Wracked with indecision, Jane looked from the impossible card in her hand to the unconscious man on the bed. Footsteps were sounding outside the bedroom door as she stole another look at the clear plastic card, then tucked it into her gown.

Chapter 18

It was midafternoon before Darcy again awoke. This time there was an intense, steady throb in his head and a strange tingling sensation in his right arm. He opened his eyes and blinked up at a high ceiling finished in swirls of dazzling white plaster. Grimacing at the pain, he tried to recall the strange dream he had just had. He vaguely remembered falling from his horse and being brought to some sort of theme park where the employees all wore old-fashioned costumes.

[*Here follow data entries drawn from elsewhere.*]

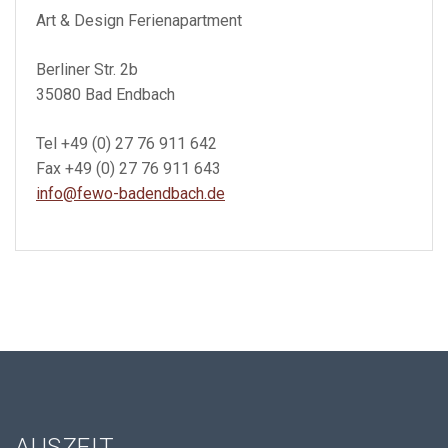
Art & Design Ferienapartment
Berliner Str. 2b
35080 Bad Endbach
Tel +49 (0) 27 76 911 642
Fax +49 (0) 27 76 911 643
info@fewo-badendbach.de
AUSZEIT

Turning his head, Darcy looked at his right arm, curious to discover the cause of the itchy, tingling sensation. He was horrified to see three glistening black leeches, each the size of his thumb, greedily sucking at the soft flesh on the inside of his forearm, which was suspended over a porcelain basin containing several more of the engorged nightmare creatures.

Darcy’s scream of terror immediately brought a white-haired gentleman wearing a bloody apron to his bedside. “There, there, sir!” said the startled old gentleman. “Steady now. As your physician I must caution you against any abrupt—”

“What the hell are those things doing on me?” Darcy shouted, struggling to rise.

“Sir, you were badly in need of bleeding to reduce the dangerous humours occasioned by your injury,” the doctor patiently explained.